The ABA Section of International Law has endorsed such a change for Model Rule 5.5 and the ABA model rule governing the registration of in-house lawyers, according to AFJE's letter.

Suggestion From Large Firms Not Adopted

While characterizing the new temporary practice rule as a “huge advance” for New York, Davis pointed out that the court of appeals did not adopt a recommendation made by a group of large law firms that have offices in New York and other jurisdictions.

That recommendation took aim at the situation where a lawyer lives in one state but practices law remotely from an office in another state where the lawyer is admitted to practice. For example, a lawyer may live in New York and commute to New Jersey or Connecticut. In this situation, Davis said, it's a stretch to say the lawyer is temporarily in New York, and the lawyer arguably may be engaging in unauthorized practice there.
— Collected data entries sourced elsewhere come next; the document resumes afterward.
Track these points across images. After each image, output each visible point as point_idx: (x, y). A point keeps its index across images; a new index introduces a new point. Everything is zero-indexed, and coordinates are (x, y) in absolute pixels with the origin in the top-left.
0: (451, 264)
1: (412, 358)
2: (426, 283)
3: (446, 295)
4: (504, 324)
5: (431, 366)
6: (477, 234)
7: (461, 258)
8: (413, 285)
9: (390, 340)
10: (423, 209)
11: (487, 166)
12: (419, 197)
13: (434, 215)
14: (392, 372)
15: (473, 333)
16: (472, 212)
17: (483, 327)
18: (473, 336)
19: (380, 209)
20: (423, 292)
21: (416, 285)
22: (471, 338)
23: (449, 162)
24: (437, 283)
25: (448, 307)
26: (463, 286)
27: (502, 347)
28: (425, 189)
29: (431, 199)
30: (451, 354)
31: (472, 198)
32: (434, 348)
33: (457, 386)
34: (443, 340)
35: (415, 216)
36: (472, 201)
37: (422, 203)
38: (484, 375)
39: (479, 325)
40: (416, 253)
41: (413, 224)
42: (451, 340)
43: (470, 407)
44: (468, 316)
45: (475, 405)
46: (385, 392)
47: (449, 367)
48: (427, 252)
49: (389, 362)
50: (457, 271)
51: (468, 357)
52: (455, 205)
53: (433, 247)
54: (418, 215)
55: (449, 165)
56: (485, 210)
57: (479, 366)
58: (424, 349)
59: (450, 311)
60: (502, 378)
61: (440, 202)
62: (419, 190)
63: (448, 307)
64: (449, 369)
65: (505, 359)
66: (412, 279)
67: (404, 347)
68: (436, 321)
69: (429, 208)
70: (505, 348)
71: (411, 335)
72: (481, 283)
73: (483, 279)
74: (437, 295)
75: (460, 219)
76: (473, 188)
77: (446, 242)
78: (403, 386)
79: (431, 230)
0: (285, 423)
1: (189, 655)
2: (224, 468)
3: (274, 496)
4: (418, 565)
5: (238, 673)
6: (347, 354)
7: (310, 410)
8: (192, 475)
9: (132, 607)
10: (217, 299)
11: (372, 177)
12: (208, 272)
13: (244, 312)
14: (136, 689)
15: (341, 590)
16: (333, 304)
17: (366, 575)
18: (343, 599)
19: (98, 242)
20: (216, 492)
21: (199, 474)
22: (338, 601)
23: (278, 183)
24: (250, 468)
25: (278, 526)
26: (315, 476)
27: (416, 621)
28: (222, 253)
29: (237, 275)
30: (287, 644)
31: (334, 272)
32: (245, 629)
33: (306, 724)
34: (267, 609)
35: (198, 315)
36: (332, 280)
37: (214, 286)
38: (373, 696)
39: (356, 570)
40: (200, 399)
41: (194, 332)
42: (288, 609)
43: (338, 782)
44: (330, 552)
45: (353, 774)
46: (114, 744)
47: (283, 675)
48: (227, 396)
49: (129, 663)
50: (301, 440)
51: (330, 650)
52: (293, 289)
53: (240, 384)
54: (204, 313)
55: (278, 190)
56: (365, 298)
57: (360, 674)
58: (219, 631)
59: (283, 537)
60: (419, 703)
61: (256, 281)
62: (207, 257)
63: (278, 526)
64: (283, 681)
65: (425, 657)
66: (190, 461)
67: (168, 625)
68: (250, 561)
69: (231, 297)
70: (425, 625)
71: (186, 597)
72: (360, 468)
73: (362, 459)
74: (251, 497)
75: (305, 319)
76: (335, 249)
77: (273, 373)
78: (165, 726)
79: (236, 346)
In comments on the proposed temporary practice rule, the large firms recommended additional language that would allow a lawyer authorized to practice law in a U.S. jurisdiction to provide legal services that exclusively involve federal law, the law of another jurisdiction or tribal law, provided the lawyer does not hold himself out in any way as having an office for the practice of law in New York.

 

This language, the firms said, would prevent UPL accusations against lawyers who live in New York and use technology to practice remotely as if they were physically in their state of admission, provided they do not practice New York law or hold themselves out as doing so. (See http://nycourts.gov/Rules/comments/PDF/received/TemporaryPractice.pdf. )

 

Arizona had the foresight to address this problem in changes adopted this year, Davis noted, referring to a package of changes made to Arizona Rule of Professional Conduct 5.5 and Arizona Supreme Court bar admission rules. The changes were made in August and go into effect Jan. 1.
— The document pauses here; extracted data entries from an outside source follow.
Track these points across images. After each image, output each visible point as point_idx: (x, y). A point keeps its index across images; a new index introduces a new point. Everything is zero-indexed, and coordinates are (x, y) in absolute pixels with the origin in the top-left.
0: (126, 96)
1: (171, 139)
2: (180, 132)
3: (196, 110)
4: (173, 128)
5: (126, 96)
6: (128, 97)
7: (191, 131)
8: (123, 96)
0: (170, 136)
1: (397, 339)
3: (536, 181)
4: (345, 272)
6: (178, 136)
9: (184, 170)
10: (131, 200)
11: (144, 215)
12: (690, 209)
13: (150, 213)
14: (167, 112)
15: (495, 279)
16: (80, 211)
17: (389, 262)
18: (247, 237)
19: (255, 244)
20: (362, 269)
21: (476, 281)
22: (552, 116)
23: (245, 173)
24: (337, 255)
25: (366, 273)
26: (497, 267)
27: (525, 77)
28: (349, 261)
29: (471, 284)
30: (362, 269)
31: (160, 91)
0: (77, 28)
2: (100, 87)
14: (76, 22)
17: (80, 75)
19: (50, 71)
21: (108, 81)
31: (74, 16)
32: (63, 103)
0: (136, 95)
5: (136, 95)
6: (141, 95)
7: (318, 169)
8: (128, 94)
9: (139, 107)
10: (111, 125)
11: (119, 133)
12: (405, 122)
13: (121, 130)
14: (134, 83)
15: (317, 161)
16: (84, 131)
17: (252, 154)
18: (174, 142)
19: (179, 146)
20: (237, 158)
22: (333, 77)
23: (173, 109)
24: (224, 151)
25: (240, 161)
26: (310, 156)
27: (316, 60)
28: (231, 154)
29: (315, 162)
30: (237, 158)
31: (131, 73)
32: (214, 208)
Opposition From Third Department

After Model Rule 5.5 was adopted in 2002, the New York State Bar Association asked the New York court system to adopt a version of the ABA rule. In New York changes to professional conduct rules must be approved by a board consisting of the chief judge and the presiding justices of the four supreme court appellate divisions. The board rejected the state bar's request—twice.
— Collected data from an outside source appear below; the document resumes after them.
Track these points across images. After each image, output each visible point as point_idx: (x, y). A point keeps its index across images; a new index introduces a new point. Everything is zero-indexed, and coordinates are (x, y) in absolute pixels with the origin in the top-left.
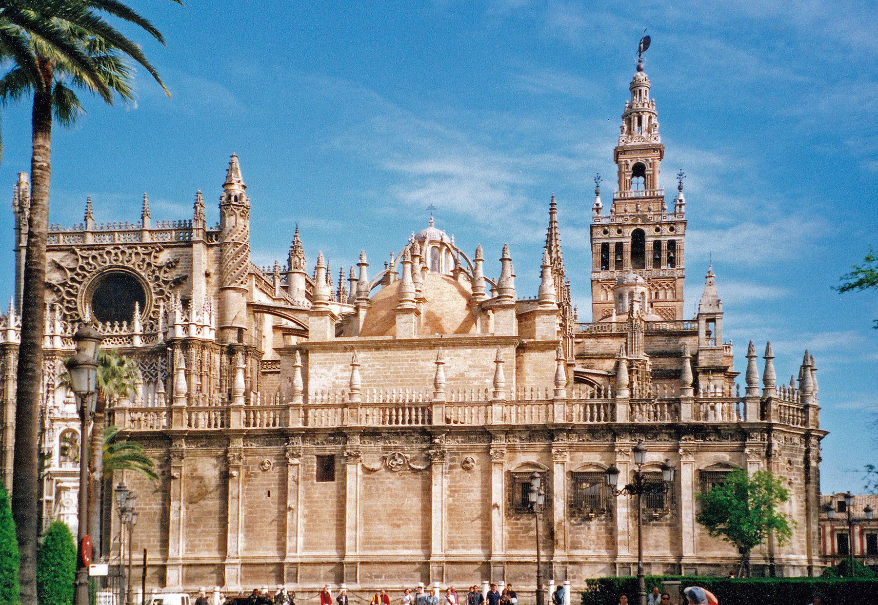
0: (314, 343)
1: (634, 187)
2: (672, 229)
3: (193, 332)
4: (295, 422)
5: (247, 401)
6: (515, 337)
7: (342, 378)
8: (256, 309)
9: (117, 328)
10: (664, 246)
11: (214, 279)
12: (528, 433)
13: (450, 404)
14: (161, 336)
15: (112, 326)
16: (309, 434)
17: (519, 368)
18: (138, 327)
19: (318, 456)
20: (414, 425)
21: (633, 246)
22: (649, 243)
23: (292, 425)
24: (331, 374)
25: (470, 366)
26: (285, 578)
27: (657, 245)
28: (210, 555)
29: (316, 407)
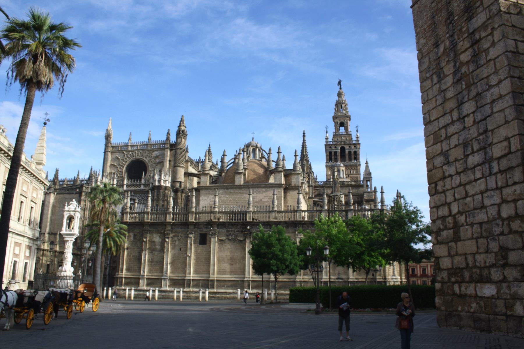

However, the idea of adopting a version of Rule 5.5 was strongly supported by outgoing Chief Judge Jonathan Lippman, who had to retire at the end of this year because he is 70 years old. In September—with only a few months remaining for Lippman to accomplish any reforms—the court of appeals floated the temporary practice rule for comment as a proposed court rule, making it unnecessary to obtain approval from the presiding justices of the appellate divisions. See 31 Law. Man. Prof. Conduct 547.

Comments submitted on the proposed temporary practice rule shed some light on why the earlier MJP proposals were rejected by the board. In a letter dated Nov. 3, the Committee on Professional Standards of the Appellate Division's Third Department, expressed opposition to the proposal for numerous reasons.

Among other things, the committee said that it's unfair to New York lawyers, who must register, pay registration fees and comply with CLE requirements, to let out-of-state attorneys practice in New York without these obligations. Also, the committee said that if out-of-state attorneys are permitted to handle legal business and transactions typically performed by New York attorneys, that would have the effect of “reducing the number of legal business and transactions performed by admitted attorneys and increasing the competition for legal business opportunities for admitted attorneys.”